Ein weitere Problempunkt: die Leistungen der bei der Sozialstation fest angestellten Hebamme können bei den meisten Krankenkassen nicht direkt abgerechnet werden. „Die Rechnung für die Betreuung müssen die Frauen erst einmal selbst begleichen und dann darauf hoffen, dass ihre Krankenkasse die Kosten erstattet“, sagt Hert. Das liege daran, dass die Sozialstation in diesem Bereich Vorreiter sei. „Eine Hebamme, die bei einer Sozialstation angestellt ist, gibt es sonst in Deutschland nicht“, so Hert. Wenn die Hebamme freiberuflich wäre, dann könnten das die Frauen direkt über die Krankenkasse abrechnen.

Viele Hebammen arbeiten in Teilzeit

Viele weitere rechtliche Vorgaben erschwerten den Beruf der Hebamme, so auch Bohm-Schweikert. Deswegen möchte die Hebamme demnächst ihre freiberufliche Tätigkeit reduzieren – sie wird zum Teil in einer Klinik arbeiten. „Momentan muss ich beispielsweise meine Rentenversicherung in vollem Umfang selbst zahlen.“ Um diesen negativen Aspekt zu reduzieren, wolle sie sich in Teilzeit anstellen lassen. „Dann kann ich aber noch weniger Frauen betreuen.“ Schon jetzt nimmt sie nur Aufträge aus der Umgebung an.
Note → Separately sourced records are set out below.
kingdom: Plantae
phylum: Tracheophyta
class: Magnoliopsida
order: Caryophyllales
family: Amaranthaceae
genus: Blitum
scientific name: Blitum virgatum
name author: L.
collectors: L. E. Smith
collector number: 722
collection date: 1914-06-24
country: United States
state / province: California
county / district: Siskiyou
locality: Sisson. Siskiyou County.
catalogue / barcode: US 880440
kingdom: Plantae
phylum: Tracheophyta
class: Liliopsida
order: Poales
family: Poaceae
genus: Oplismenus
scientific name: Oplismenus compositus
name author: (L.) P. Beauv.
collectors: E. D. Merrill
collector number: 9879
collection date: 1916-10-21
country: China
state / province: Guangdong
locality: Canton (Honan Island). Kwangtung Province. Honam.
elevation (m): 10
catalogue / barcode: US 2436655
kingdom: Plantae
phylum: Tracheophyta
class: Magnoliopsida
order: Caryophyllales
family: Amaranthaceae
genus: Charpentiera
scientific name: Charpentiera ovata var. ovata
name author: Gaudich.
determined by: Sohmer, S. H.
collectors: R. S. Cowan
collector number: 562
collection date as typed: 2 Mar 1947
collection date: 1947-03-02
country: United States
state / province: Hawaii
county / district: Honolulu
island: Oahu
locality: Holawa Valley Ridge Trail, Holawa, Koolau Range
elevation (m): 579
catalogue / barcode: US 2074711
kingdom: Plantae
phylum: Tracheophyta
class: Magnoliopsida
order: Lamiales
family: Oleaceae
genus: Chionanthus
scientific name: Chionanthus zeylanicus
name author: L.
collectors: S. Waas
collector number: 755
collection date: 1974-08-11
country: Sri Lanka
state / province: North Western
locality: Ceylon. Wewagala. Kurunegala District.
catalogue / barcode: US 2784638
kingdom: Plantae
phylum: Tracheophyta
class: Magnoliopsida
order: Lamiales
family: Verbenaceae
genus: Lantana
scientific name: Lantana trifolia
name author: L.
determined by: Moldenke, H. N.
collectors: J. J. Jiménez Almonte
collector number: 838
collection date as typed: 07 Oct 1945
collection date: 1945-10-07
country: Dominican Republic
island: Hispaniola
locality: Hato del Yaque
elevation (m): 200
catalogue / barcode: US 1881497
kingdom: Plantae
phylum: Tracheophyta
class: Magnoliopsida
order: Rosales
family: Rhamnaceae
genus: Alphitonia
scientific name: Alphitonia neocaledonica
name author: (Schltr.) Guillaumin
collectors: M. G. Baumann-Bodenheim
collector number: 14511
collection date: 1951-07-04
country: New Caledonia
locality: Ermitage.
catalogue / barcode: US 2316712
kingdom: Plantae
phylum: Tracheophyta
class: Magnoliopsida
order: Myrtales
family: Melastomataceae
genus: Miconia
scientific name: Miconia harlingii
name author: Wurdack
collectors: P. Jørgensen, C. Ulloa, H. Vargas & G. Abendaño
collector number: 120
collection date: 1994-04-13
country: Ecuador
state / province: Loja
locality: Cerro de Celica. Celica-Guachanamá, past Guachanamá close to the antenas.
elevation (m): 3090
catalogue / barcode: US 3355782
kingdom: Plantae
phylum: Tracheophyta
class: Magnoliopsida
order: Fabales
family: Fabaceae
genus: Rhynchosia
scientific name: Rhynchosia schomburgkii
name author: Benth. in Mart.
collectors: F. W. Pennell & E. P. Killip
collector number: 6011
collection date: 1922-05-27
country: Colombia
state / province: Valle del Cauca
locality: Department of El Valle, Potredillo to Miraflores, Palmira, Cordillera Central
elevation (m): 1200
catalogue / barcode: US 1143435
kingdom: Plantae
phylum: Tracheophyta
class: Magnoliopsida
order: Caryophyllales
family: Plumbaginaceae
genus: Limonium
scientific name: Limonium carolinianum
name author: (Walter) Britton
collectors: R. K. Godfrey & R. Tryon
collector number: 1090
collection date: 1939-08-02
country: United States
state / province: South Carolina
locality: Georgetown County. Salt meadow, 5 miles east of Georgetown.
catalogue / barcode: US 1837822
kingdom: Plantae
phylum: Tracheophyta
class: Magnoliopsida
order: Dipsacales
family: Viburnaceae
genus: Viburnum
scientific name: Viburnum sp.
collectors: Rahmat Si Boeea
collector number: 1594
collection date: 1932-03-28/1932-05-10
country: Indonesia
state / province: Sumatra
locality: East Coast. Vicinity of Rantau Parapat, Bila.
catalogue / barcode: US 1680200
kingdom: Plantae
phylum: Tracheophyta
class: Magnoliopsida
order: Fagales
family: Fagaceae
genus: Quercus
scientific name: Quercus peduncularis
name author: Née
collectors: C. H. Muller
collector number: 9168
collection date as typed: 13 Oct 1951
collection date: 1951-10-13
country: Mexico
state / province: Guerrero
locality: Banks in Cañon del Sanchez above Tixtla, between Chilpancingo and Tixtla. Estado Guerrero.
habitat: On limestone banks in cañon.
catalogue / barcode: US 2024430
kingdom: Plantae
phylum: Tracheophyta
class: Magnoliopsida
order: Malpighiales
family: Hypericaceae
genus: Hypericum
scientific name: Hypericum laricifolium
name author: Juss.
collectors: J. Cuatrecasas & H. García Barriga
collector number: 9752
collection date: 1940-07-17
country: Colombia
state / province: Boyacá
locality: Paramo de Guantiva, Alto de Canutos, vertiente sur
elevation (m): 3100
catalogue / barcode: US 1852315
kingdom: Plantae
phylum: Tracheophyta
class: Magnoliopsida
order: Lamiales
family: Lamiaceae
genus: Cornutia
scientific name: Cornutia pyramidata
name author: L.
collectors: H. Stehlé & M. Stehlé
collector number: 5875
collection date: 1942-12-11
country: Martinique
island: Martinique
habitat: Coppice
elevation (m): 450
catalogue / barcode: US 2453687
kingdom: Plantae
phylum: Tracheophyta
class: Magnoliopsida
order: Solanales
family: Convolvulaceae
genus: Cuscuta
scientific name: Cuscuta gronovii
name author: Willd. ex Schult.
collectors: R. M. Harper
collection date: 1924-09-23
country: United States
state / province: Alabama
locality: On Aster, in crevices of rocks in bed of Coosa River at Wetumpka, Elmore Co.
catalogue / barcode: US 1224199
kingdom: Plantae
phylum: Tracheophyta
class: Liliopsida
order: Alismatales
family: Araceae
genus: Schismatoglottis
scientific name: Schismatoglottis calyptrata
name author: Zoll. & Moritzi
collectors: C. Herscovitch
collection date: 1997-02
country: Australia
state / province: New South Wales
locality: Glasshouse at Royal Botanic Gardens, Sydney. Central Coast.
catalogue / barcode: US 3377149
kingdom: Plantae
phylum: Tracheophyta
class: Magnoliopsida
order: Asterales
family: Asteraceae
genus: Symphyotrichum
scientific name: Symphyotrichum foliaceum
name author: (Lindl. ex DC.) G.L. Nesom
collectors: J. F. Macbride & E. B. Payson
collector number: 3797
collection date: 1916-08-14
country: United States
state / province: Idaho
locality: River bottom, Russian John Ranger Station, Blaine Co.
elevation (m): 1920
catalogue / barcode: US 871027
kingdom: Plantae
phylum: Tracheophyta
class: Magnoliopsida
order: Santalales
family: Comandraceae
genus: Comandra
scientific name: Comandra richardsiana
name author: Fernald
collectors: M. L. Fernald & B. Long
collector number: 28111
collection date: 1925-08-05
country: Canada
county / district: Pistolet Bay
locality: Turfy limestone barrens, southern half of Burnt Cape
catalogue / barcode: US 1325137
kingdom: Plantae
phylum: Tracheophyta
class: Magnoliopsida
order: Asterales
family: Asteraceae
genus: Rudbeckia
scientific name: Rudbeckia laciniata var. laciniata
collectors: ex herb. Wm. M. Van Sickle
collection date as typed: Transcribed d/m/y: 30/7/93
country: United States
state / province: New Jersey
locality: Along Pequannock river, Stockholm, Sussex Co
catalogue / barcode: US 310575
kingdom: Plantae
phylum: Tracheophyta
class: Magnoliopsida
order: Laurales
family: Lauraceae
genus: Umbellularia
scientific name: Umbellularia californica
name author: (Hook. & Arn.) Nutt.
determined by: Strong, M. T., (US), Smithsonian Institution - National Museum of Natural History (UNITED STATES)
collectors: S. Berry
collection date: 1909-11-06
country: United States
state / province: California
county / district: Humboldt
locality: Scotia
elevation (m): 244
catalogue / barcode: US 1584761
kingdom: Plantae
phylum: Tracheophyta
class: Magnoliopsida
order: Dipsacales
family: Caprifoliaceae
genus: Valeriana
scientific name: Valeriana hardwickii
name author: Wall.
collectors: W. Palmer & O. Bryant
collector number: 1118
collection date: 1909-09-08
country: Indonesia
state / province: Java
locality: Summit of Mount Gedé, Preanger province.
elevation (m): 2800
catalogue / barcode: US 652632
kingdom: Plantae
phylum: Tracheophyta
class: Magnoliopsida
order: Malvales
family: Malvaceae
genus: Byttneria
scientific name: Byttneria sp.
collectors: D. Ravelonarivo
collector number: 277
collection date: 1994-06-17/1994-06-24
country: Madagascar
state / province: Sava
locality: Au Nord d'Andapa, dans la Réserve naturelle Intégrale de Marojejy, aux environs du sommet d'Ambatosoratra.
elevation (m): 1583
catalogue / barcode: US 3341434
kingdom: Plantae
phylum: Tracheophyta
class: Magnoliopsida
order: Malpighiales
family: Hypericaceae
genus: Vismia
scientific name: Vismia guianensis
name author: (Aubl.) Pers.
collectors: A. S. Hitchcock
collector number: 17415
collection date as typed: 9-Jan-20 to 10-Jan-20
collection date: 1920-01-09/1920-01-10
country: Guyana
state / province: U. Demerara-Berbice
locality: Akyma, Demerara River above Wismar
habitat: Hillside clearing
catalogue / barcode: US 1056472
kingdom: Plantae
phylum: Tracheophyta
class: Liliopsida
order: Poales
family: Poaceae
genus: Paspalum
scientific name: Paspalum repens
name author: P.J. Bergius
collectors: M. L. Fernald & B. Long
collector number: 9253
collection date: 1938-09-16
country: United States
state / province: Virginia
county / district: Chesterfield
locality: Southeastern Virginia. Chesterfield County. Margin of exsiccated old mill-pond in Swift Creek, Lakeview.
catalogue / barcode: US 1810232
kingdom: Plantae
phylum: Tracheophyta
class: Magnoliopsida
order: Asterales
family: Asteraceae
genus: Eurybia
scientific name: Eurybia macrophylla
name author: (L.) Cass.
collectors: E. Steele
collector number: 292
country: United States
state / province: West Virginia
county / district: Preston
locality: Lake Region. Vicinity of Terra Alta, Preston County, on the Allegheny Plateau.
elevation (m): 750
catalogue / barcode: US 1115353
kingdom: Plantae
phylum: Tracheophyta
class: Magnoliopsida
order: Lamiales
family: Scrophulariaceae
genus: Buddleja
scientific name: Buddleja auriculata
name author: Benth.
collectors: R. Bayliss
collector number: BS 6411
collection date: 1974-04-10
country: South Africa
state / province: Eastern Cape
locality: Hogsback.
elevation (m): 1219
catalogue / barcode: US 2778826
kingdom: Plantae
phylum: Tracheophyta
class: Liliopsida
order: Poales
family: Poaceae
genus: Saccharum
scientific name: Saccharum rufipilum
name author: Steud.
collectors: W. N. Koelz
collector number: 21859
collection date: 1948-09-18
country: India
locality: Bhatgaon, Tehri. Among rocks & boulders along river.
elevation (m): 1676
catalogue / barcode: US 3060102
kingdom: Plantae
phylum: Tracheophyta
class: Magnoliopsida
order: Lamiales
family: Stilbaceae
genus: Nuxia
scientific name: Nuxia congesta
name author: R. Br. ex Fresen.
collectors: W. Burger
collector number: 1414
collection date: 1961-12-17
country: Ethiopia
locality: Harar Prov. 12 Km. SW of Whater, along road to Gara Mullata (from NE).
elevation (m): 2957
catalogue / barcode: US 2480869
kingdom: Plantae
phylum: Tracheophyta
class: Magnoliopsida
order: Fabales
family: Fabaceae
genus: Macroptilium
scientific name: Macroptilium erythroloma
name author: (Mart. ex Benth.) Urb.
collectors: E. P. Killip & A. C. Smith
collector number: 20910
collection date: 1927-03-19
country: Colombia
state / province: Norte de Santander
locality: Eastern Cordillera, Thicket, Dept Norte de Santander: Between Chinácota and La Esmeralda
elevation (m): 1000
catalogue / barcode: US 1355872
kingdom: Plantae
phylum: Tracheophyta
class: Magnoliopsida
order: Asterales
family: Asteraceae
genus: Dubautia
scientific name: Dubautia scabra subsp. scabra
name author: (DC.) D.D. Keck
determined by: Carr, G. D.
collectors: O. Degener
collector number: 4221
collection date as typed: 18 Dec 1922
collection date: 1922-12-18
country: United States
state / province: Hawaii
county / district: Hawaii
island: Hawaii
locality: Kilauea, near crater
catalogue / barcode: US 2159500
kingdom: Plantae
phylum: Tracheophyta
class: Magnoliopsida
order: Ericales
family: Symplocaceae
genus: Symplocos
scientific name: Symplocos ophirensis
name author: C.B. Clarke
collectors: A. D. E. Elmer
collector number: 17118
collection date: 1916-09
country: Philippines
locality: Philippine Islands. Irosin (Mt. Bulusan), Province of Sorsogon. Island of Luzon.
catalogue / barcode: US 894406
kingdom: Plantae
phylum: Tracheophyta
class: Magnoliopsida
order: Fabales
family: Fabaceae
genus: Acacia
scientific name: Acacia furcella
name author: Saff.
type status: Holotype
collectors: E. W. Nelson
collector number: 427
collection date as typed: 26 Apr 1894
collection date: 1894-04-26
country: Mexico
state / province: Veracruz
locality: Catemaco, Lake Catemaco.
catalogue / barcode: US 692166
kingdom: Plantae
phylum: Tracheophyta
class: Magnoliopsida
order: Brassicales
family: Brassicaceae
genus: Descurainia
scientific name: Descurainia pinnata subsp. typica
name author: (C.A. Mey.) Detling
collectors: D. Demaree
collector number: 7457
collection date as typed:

Ansonsten sei ihr der Weg zu weit. Denn die Krankenkassen zahlen nur für eine Anfahrt im Radius von 20 Kilometern.

Genügend Anfragen habe sie trotzdem. Allein in diesem Jahr wurden bereits 153 Kinder in eine Familie aus Korntal-Münchingen hineingeboren. 80 bis 100 Frauen kann Bohm-Schweikert übernehmen. Denn sie hat selbst Kinder und arbeitet, wie viele andere Hebammen auch, in Teilzeit. Zusätzlich bietet sie in Gerlingen Geburtsvorbereitungskurse an.

Eine etwas andere Art der Schwangerenberatung bietet der Pflegeverbund Strohgäu-Glems an: einmal im Monat lädt die Sozialstation Leonberg zu einem Frühstück ein, bei dem eine Hebamme die Fragen der Frauen beantwortet, die keine persönliche Betreuung erfahren.